- _WHAT TO DO_
Please return each line from the rows below that contains the string "Qwesta".

- _Data records_
-=-=-=-=-

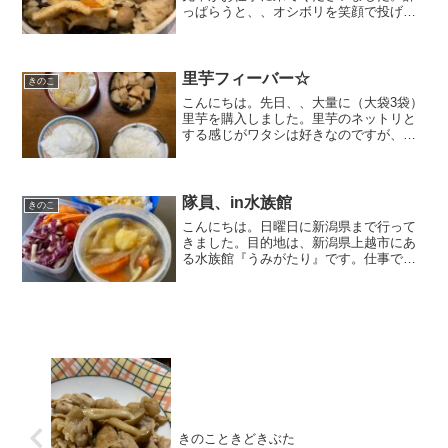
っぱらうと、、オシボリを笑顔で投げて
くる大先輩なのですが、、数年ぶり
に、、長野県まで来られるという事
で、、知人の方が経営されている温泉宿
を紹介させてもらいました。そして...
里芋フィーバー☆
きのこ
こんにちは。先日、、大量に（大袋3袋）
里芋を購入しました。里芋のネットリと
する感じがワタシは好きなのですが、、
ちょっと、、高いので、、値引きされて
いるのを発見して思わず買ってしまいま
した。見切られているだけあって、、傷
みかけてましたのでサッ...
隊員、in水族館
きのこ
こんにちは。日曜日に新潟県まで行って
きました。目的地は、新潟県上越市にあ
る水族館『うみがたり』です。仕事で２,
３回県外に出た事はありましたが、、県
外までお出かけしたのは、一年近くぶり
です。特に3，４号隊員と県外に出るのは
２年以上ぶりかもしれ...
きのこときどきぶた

-=-=-=-=-

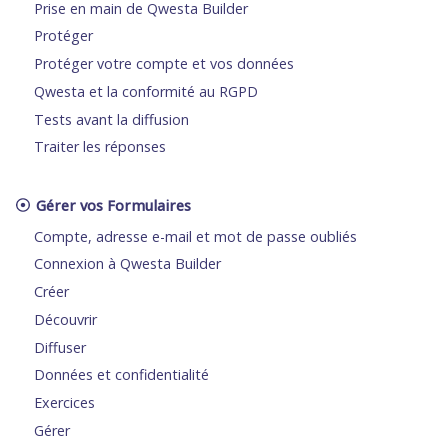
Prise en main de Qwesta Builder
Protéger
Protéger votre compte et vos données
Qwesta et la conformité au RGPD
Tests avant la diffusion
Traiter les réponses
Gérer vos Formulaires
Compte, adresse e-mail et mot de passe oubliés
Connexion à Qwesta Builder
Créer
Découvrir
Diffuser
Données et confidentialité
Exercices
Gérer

-=-=-=-=-

- _RESPONSE BOX_
Prise en main de Qwesta Builder
Qwesta et la conformité au RGPD
Connexion à Qwesta Builder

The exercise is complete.